[[ TEXT FOR ANALYSIS open ]]

A few years ago, people were buying pet rocks, and everybody had a pet rock. I never had one. I couldn’t afford one. But a lot of people had pet rocks. And you know, there’s a neat thing about a pet rock: You put it down somewhere and say, “Don’t move,” and it just stays right there. You never have to feed it. It never breaks your heart. It will never disappoint you. It just sits there. But you know, you don’t kick out a pet rock. And really, I don’t think this idea of a pet rock is going to last very long, except for the most hard - ­hearted people. Pet rocks are - it’s just not much there. You see, God could have made us like a bunch of pet rocks, where we couldn’t do anything but obey Him, and do everything He says, but God can get no response from us that way anymore than you could get from a pet rock.

And so as we’re talking about obedience tonight, remember that it is love that God wants. It is your love that God wants, and love is the motive of obedience.

[[ TEXT FOR ANALYSIS closed ]]
[[ THE DATA open ]]

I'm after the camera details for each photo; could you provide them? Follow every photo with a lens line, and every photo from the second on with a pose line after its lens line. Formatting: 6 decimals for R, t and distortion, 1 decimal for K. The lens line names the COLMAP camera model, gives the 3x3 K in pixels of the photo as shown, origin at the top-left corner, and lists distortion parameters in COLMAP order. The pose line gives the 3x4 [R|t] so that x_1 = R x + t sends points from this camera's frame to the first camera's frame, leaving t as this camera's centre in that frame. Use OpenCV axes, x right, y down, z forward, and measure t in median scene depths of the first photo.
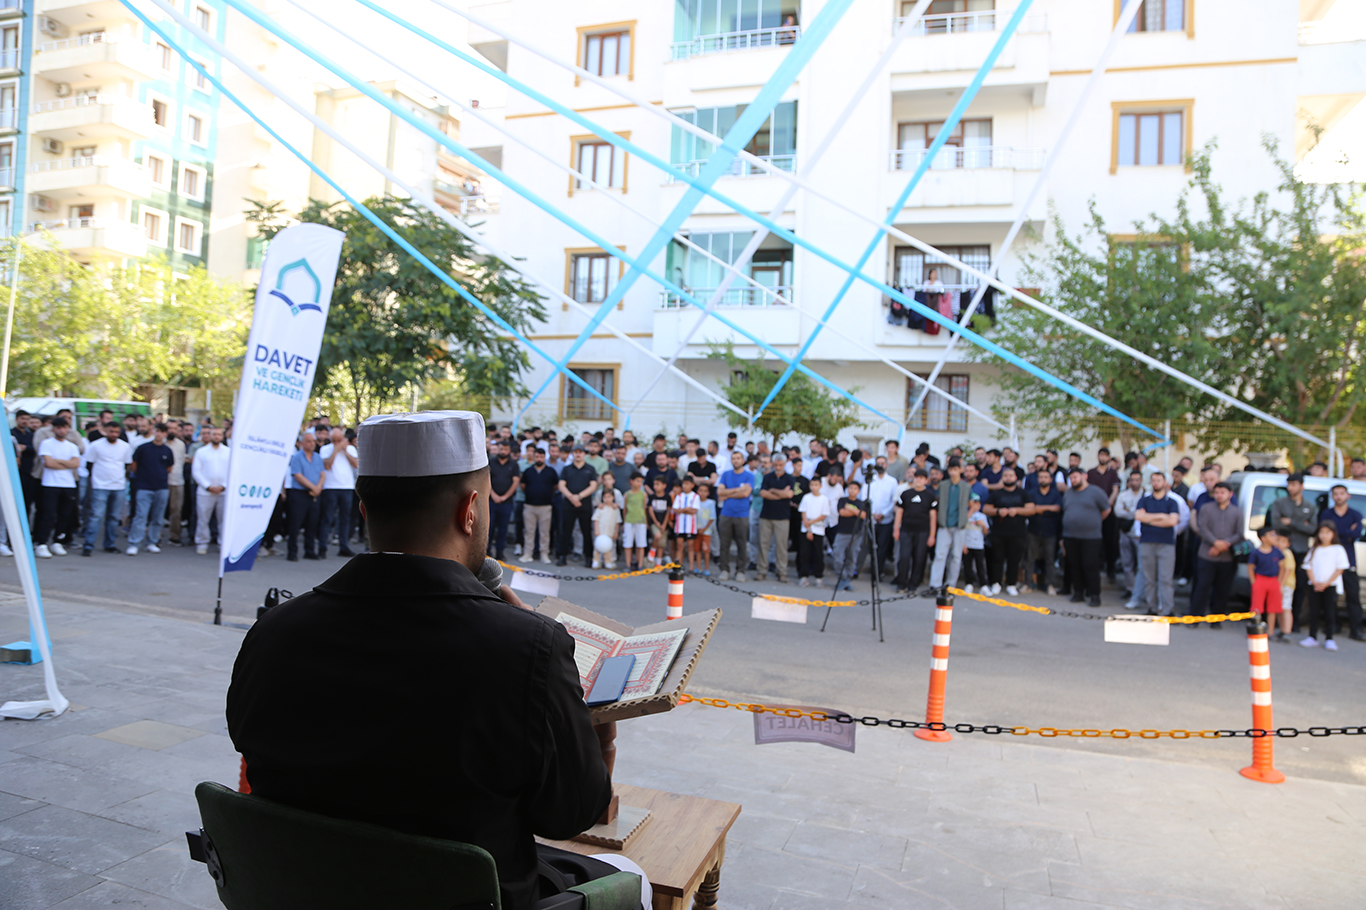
lens RADIAL K [[933.4, 0, 663.8], [0, 933.4, 456.5], [0, 0, 1]] dist [-0.124912, 0.076917]
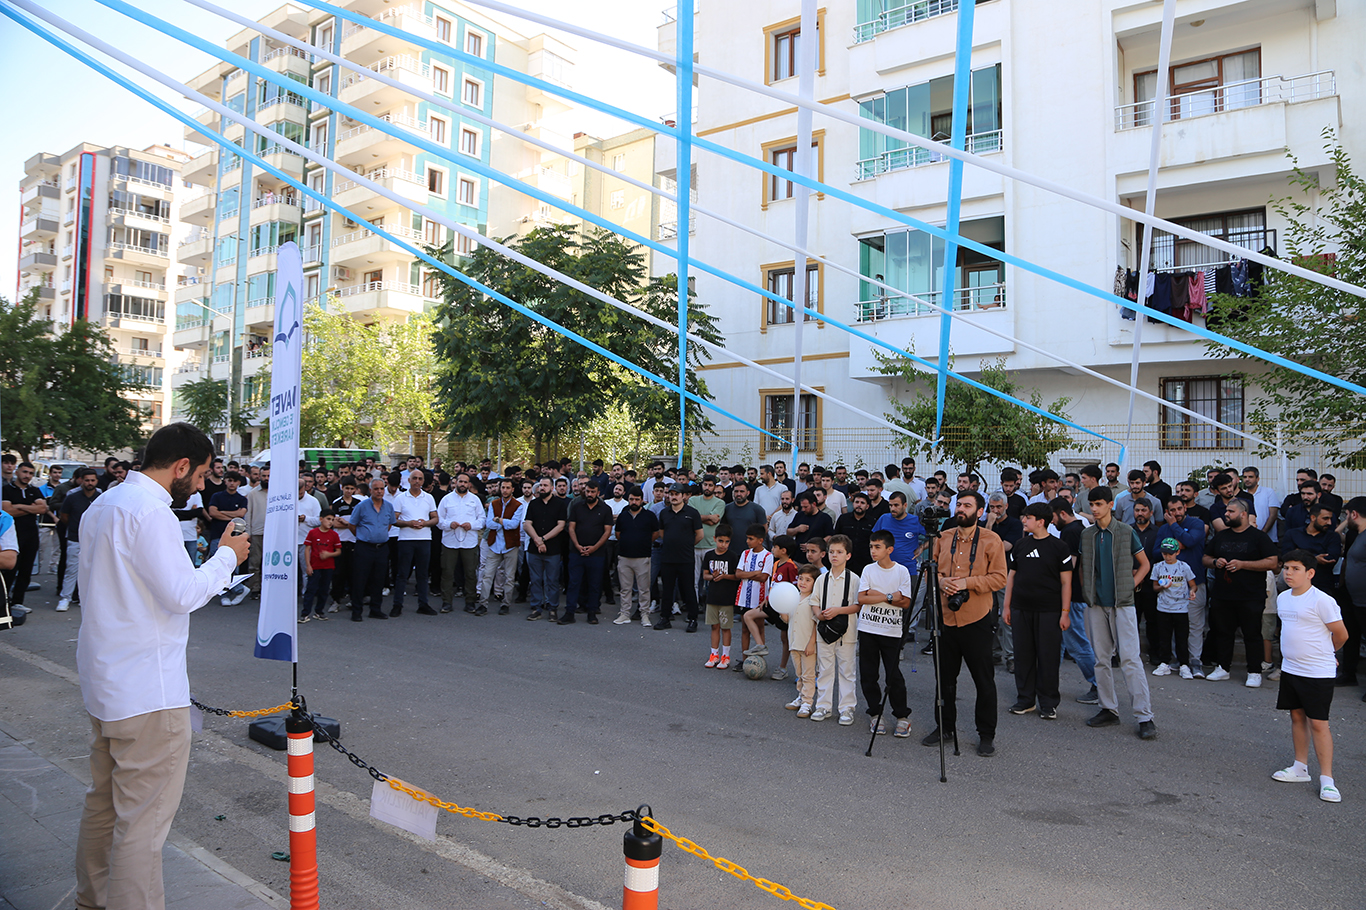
lens RADIAL K [[933.4, 0, 663.8], [0, 933.4, 456.5], [0, 0, 1]] dist [-0.124912, 0.076917]
pose [[0.951110, -0.036214, -0.306721, 0.091414], [0.026046, 0.998969, -0.037181, -0.004129], [0.307752, 0.027374, 0.951073, 0.117144]]
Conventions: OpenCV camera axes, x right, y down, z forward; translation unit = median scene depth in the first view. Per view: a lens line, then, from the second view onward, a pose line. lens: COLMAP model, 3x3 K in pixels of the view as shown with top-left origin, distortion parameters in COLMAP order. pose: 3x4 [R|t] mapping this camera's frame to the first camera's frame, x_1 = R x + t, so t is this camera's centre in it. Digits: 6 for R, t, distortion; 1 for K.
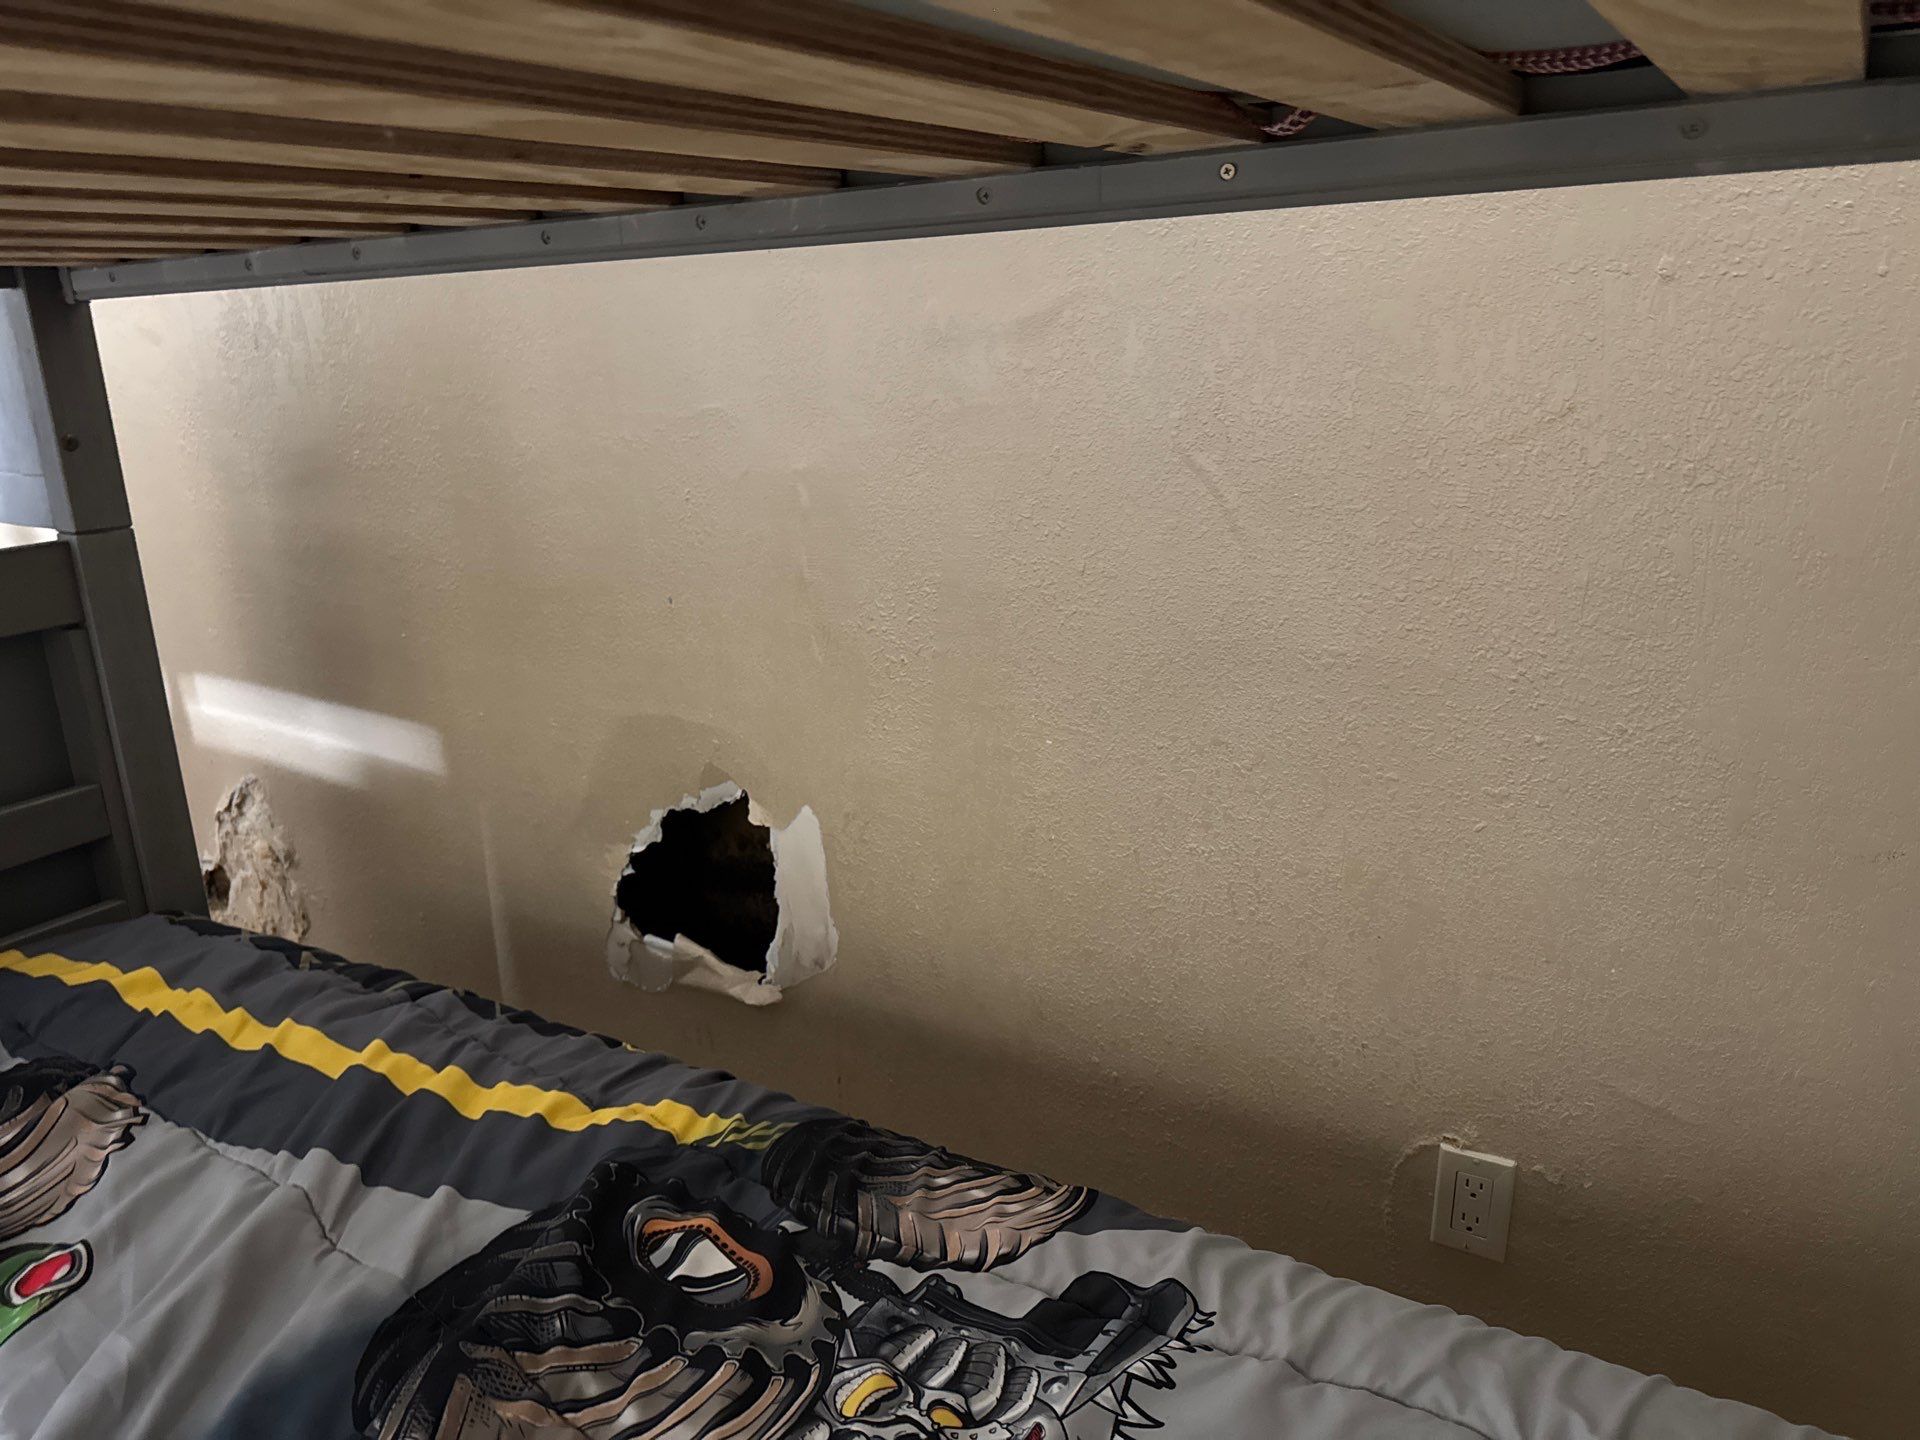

[[ THE DATA closed ]]

Continue the passage about pet rocks and obedience, starting after its final sentence.

II. The Word of God Is the Measure of Our Obedience

Now the second thing I want you to see: If the love of God is the motive of obedience, the Word of God is the measure of your obedience. Look in John chapter 14, verse 15 again: “If you love me, keep my commandments.” Look in verse 21 again: “He that hath my commandments,” - that is, my Word - “and keepeth them, he it is that loveth me: and he that loveth me shall be loved of my Father, and I will love him, and will manifest myself to him.” Look in verse 23: “Jesus answered and said unto him, If a man love me, he will keep my words” (John 14:23).

Now here the Lord is speaking of His commandments, and here the Lord is speaking of His words. Now you see, if you love Him, that’s the motivation for obeying. But what is the measure for obedience? How are you going to know what to obey? How are you going to know what to do? Well, you’ve got to know the Word of God. You can’t keep His commandments until you have them. “He that has my commandments and keepeth them, he it is that loveth me.” And so you’ve got to get into the Word of God. That, ladies and gentleman, is the measure of your obedience: Are you bringing your life into conformity with the Word of God?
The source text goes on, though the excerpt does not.